Will you continue in the apostles’ teaching and fellowship, in the breaking of bread, and in your prayers?

Will you persevere in resisting evil, and, whenever you fall into sin, repent and return to the Lord?

Will you proclaim by word and example the Good News of God in Christ?

Will you seek and serve Christ in all persons, loving your neighbor as yourself?

Will you strive for justice and peace among all people, and respect the dignity of every human being?

It is such a wonderful, succinct list of our responsibilities as disciples, as believers, as followers.  Lately, however, I feel that there is a question that is missing from this list.   It is a question that is not asked in any baptism ritual that I have seen or experienced, but, in my understanding of a life of faith it is THE most important question, the one where most of us fail over and over and over again as disciples.  And that question is:

Are you willing to be changed, over and over again, by your faith and by the call that this faith exerts upon your life?

In his book Beyond the Edge:  Spiritual Transitions for Adventurous Souls (2013), Andrew D. Mayes alludes to this question in his compelling discussion of the baptism of Jesus.  You see, as Mayes points out, we forget that, at his baptism, Jesus not only enters the water, but he passes through it — he crosses the river.  Mayes sees baptism as a threshold experience, accompanied by bereavement of things lost and the dual feeling of exhilaration and fear at the creation of something new and unknown.  For Mayes, the peaceful scene of a beatific Jesus receiving the holy Spirit bears no resemblance to the probable truth.  Jesus journeyed far, from the peaceful land of Galilee, to the harsh land of the desert, the very edge of the sacred land of the Hebrew Bible.  Jesus went to the very place in Joshua 3, the place where the Jordan River became the barrier where the people of Israel underwent that fundamental transition from a people wandering in the wilderness to a people, claiming the land that was promised to them.  The Jordan, unlike the Galilee, was a fundamental place of hard transition for Israel.  And in Jesus’ day, the Jordan was not the little trickle that it is now when we in the 21st century visit its shores:  it was a ferocious river, with swirling, threatening waters.  And on the other side of those waters, Jesus faced a total and irrevocable change to his life:  a change in vocation (he had, up until now, worked as a tradesman with his father), and that sense of bereavement and dislocation that comes with such a change and with the loss of all that he knew (family, friends, community — possibly everything about his life as he knew it).

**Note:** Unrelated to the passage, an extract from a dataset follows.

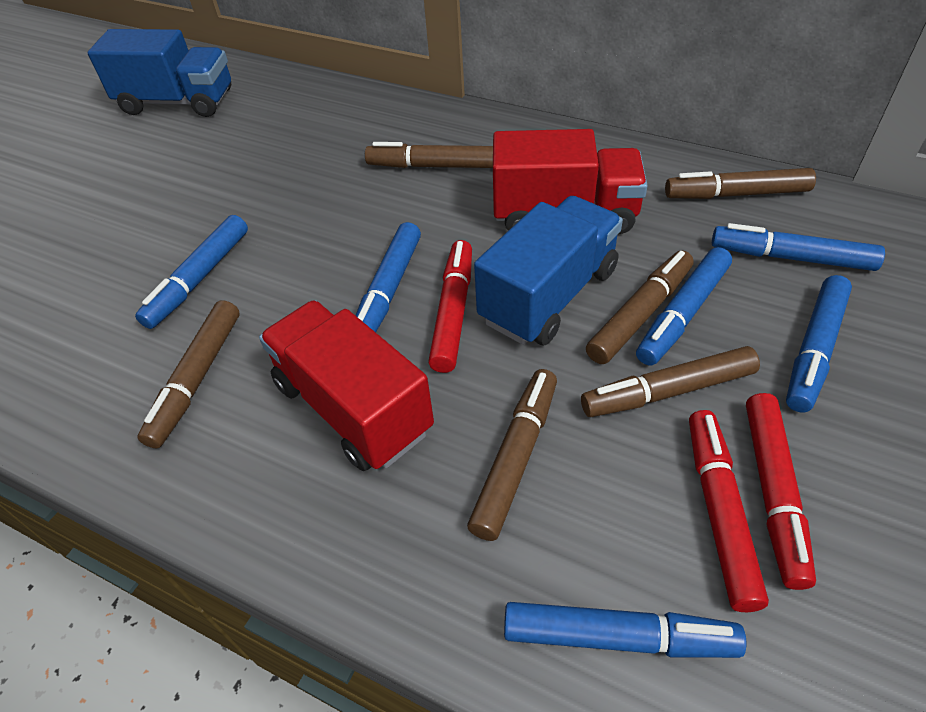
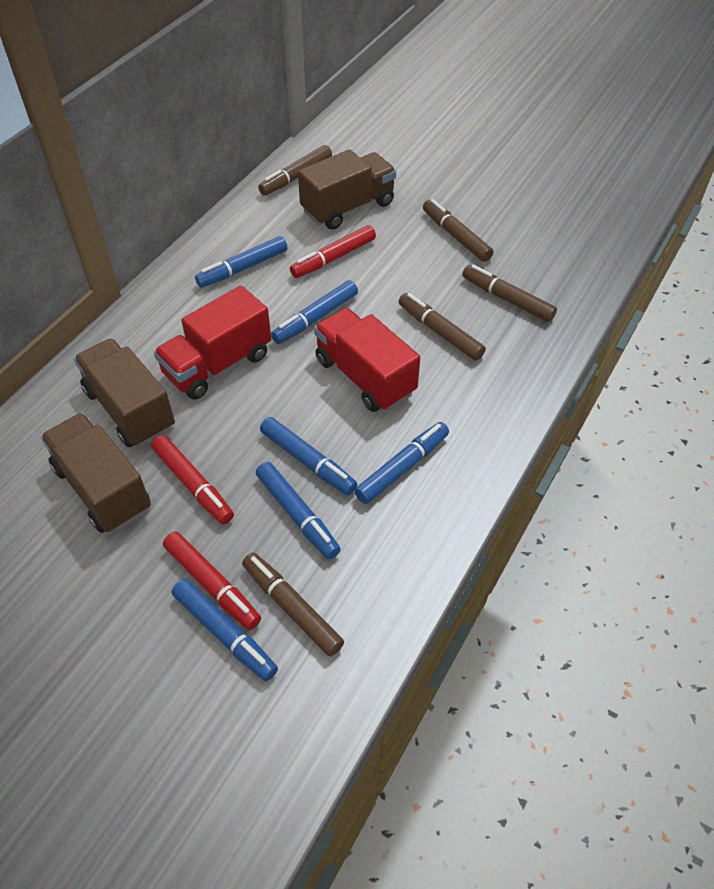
blue truck: 2 -> 0
brown marker: 6 -> 5
brown truck: 0 -> 3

I understand this now.  While I did understand my choice to be baptized again in 2009, I could not have foreseen the road out of the baptismal waters.  I could not have understood the letting go, the loss of identity and confidence, the incredible vulnerability that living into this life of change and transformation has meant to my journey on this planet.  I did not at all understand the pain involved in the process of forging this new identity, the new way of living demanded by this threshold experience.

And, five years later, I do not regret the choice or the commitment.  Not in any way.  Not for a single second.

Mayes says it best:

Baptism is not a one-off event in the lives of Christians, rather it sets the pattern for the whole of the Christian life.  We pass through the baptismal waters as the first crossing of our Jordan but we are called to be a pilgrim people through all of life. …all through the year God is calling us to step into the swirling waters, to wade into the deep, to drown our small ideas, let go of certain dreams or sins, to submerge our narrowed hopes or worn-out practices and to hear again the call of Christ.  We emerge, dripping like Jesus, to face a new future.  We are a baptismal people, a river people, who know the Jordan in our daily experience.  We are a people ready to make transitions, in the ways we pray, (in the ways we live), and in the ways we serve (LOC 295-303, Kindle Edition).

Just as on that day five years ago, I stand here, before my God, wet, and dripping, and ready to change.  The difference?  Today I know that change, above all, is what is demanded of me by my baptismal declaration.